Limit theorems for iterated random functions by regenerative methods

Let (X,d) be a complete separable metric space and (Fn)n⩾0 a sequence of i.i.d. random functions from X to X which are uniform Lipschitz, that is, Ln=supx≠y d(Fn(x),Fn(y))/d(x,y)<∞ a.s. Providing the mean contraction assumption E log+ L1<0 and E log+ d(F1(x0),x0)<∞ for some x0∈X, it was proved by Elton (Stochast. Proc.

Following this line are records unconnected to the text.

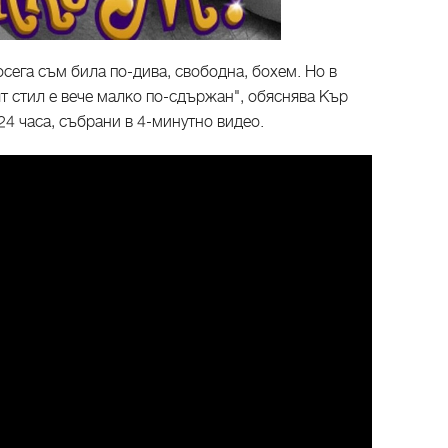
осега съм била по-дива, свободна, бохем. Но в
т стил е вече малко по-сдържан", обяснява Кър
 24 часа, събрани в 4-минутно видео.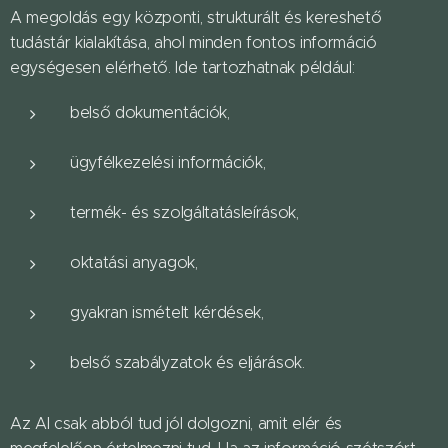
A megoldás egy központi, strukturált és kereshető
tudástár kialakítása, ahol minden fontos információ
egységesen elérhető. Ide tartozhatnak például:
belső dokumentációk,
ügyfélkezelési információk,
termék- és szolgáltatásleírások,
oktatási anyagok,
gyakran ismételt kérdések,
belső szabályzatok és eljárások.
Az AI csak abból tud jól dolgozni, amit elér és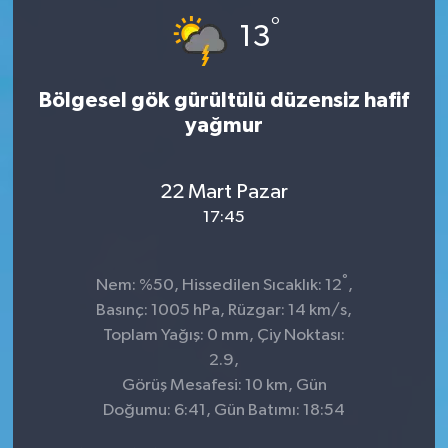
°
13
Bölgesel gök gürültülü düzensiz hafif
yağmur
22 Mart Pazar
17:45
°
Nem: %50, Hissedilen Sıcaklık: 12
,
Basınç: 1005 hPa, Rüzgar: 14 km/s,
Toplam Yağış: 0 mm, Çiy Noktası:
2.9,
Görüş Mesafesi: 10 km, Gün
Doğumu: 6:41, Gün Batımı: 18:54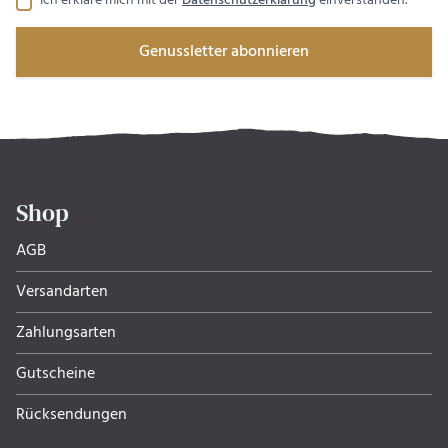
Ich erkläre mich mit der
Datenschutzerklärung
einverstanden.
Genussletter abonnieren
Shop
AGB
Versandarten
Zahlungsarten
Gutscheine
Rücksendungen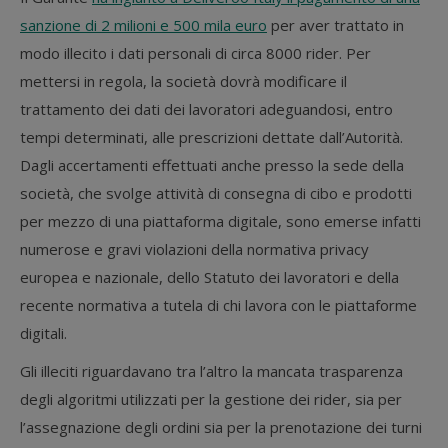
sanzione di 2 milioni e 500 mila euro
per aver trattato in
modo illecito i dati personali di circa 8000 rider. Per
mettersi in regola, la società dovrà modificare il
trattamento dei dati dei lavoratori adeguandosi, entro
tempi determinati, alle prescrizioni dettate dall’Autorità.
Dagli accertamenti effettuati anche presso la sede della
società, che svolge attività di consegna di cibo e prodotti
per mezzo di una piattaforma digitale, sono emerse infatti
numerose e gravi violazioni della normativa privacy
europea e nazionale, dello Statuto dei lavoratori e della
recente normativa a tutela di chi lavora con le piattaforme
digitali.
Gli illeciti riguardavano tra l’altro la mancata trasparenza
degli algoritmi utilizzati per la gestione dei rider, sia per
l’assegnazione degli ordini sia per la prenotazione dei turni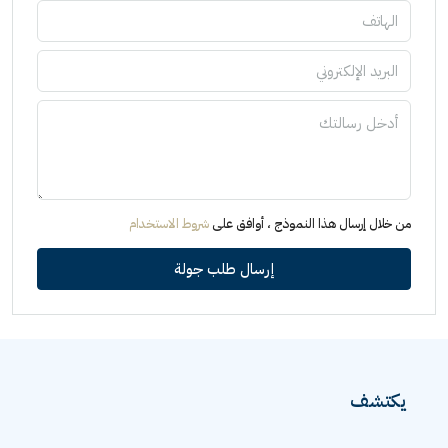
من خلال إرسال هذا النموذج ، أوافق على
شروط الاستخدام
إرسال طلب جولة
يكتشف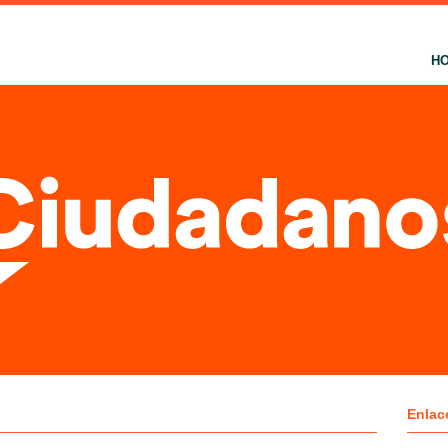
H
Enlac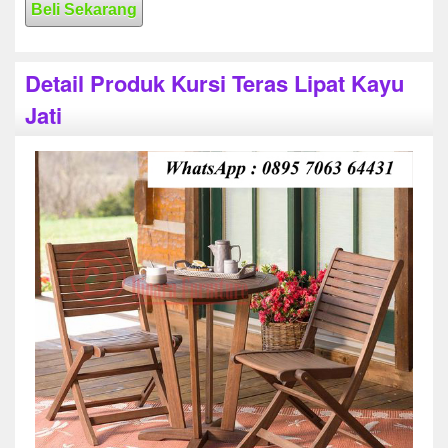
Beli Sekarang
Detail Produk Kursi Teras Lipat Kayu
Jati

Appl. 34 (1990) 39–47) that the forward iterations Mnx=Fn∘⋯∘F1(x), n⩾0, converge weakly to a unique stationary distribution π for each x∈X. The associated backward iterations M̂nx=F1∘⋯∘Fn(x) are a.s. convergent to a random variable M̂∞ which does not depend on x and has distribution π. Based on the inequality d(M̂n+mx,M̂nx)⩽exp(∑k=1n log Lk)d(Fn+1∘⋯∘Fn+m(x),x) for all n,m⩾0 and the observation that (∑k=1n log Lk)n⩾0 forms an ordinary random walk with negative drift, we will provide new estimates for d(M̂∞,M̂nx) and d(Mnx,Mny), x,y∈X, under polynomial as well as exponential moment conditions on log(1+L1) and log(1+d(F1(x0),x0)). It will particularly be shown, that the decrease of the Prokhorov distance between Pn(x,·) and π to 0 is of polynomial, respectively exponential rate under these conditions where Pn denotes the n-step transition kernel of the Markov chain of forward iterations. The exponential rate was recently proved by Diaconis and Freedman (SIAM Rev. 41 (1999) 45–76) using different methods.